• Brano selezionato:
────────

Difendere
la Costituzione antifascista nata dalla Resistenza
Andrea Catone
Direttore della
rivista “MarxVentuno”
Per i comunisti
e per tutte le forze che si battono per uno sbocco progressivo alla grave crisi
del nostro Paese, per stabilire rapporti di forza più favorevoli alla classe
dei lavoratori, la battaglia per fermare lo scempio della Costituzione
antifascista nata dalla Resistenza – il momento più alto della lotta di classe
in Italia – non è una battaglia accessoria, secondaria, parziale, ma è
centrale, essenziale.
Si tratta
infatti di un momento della lunga lotta di classe ingaggiata intorno alla
Costituzione del 1948[1],
quella Costituzione alla stesura della quale le forze comuniste e socialiste
che avevano saputo organizzare e vincere la lotta di Liberazione avevano dato
un apporto fondamentale. Quella Costituzione forniva il quadro istituzionale e
politico per la strategia della democrazia progressiva, e consentì nel
trentennio post 1945 notevoli avanzate del movimento operaio e progressista.

────────

• Consegna a: Elenca gli aggettivi con cui il brano sulla Costituzione antifascista dice che cosa non è la battaglia per fermarne lo scempio.
Le voci che seguono non hanno alcun legame con il brano.

────────

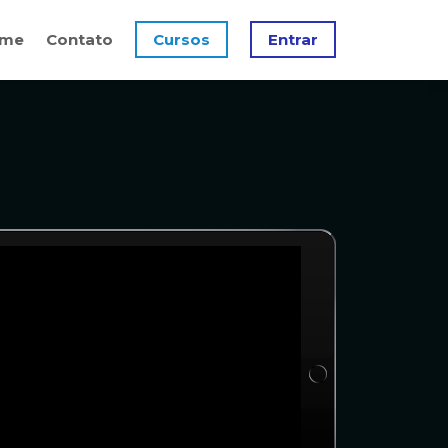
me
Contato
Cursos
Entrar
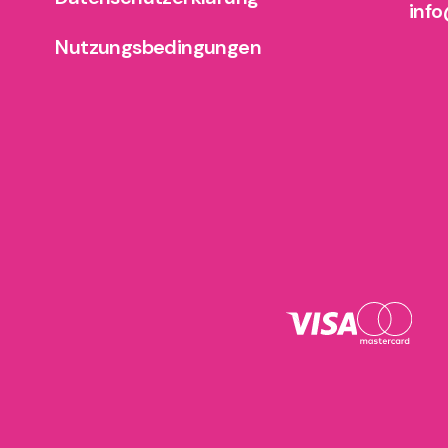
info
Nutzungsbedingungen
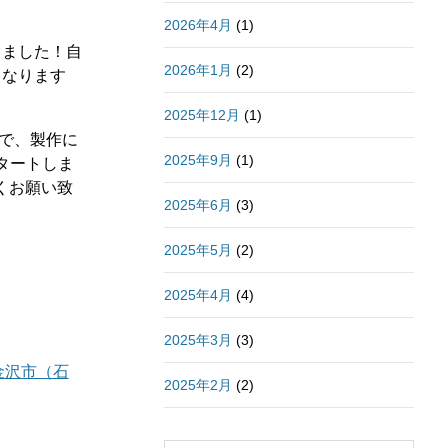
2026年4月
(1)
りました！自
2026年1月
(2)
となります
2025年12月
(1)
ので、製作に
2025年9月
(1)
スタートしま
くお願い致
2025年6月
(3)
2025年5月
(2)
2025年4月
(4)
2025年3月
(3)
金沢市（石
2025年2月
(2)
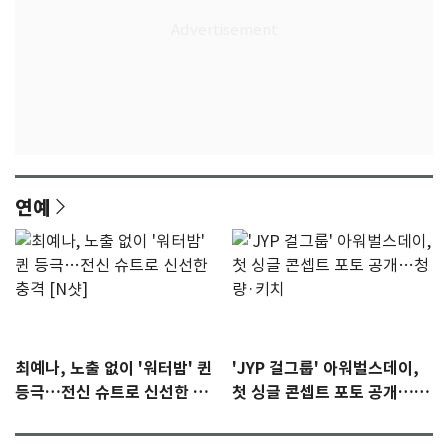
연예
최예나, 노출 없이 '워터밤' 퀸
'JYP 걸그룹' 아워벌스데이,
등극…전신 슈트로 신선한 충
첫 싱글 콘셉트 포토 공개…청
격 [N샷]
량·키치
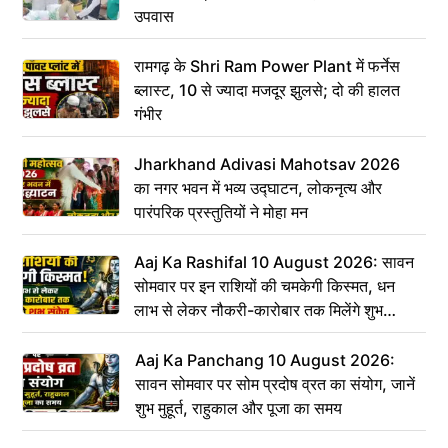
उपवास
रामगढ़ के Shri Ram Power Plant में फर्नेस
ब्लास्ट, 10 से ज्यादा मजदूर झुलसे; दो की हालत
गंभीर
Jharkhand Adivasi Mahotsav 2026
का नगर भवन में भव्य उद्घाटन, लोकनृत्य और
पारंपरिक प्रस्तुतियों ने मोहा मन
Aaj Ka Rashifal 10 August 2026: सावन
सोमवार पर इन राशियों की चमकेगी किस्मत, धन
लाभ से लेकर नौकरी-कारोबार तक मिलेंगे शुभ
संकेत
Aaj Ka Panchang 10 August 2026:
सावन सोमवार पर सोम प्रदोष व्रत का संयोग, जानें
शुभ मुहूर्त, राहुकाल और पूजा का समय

────────

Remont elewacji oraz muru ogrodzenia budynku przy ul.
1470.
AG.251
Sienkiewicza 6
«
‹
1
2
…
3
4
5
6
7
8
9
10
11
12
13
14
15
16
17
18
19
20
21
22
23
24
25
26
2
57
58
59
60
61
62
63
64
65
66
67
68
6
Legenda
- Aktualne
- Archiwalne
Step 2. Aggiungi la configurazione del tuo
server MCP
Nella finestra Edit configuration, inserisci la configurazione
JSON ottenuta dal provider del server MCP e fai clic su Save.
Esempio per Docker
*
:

────────

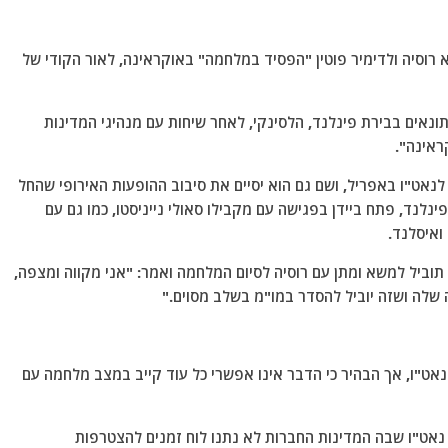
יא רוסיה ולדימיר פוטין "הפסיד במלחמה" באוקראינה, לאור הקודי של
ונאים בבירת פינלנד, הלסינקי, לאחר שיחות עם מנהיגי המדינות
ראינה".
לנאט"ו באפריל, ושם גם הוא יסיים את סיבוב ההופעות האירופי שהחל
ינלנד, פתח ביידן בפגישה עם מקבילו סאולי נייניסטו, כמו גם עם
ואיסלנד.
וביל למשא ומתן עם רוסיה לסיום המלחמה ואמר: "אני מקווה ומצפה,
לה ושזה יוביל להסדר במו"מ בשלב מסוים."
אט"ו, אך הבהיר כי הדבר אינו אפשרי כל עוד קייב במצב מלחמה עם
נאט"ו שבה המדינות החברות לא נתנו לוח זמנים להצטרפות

────────

• Consegna b: Riscrivi soltanto le righe delle voci a partire da quella che contiene "יא רוסיה ולדימיר" fino a quella che contiene "לוח זמנים להצטרפות", entrambe comprese. Sostituisci "ביידן" con "ג'ו ביידן" e lascia tutto il resto invariato.

• Risultato a: accessoria, secondaria, parziale

• Risultato b:
יא רוסיה ולדימיר פוטין "הפסיד במלחמה" באוקראינה, לאור הקודי של
ונאים בבירת פינלנד, הלסינקי, לאחר שיחות עם מנהיגי המדינות
ראינה".
לנאט"ו באפריל, ושם גם הוא יסיים את סיבוב ההופעות האירופי שהחל
ינלנד, פתח ג'ו ביידן בפגישה עם מקבילו סאולי נייניסטו, כמו גם עם
ואיסלנד.
וביל למשא ומתן עם רוסיה לסיום המלחמה ואמר: "אני מקווה ומצפה,
לה ושזה יוביל להסדר במו"מ בשלב מסוים."
אט"ו, אך הבהיר כי הדבר אינו אפשרי כל עוד קייב במצב מלחמה עם
נאט"ו שבה המדינות החברות לא נתנו לוח זמנים להצטרפות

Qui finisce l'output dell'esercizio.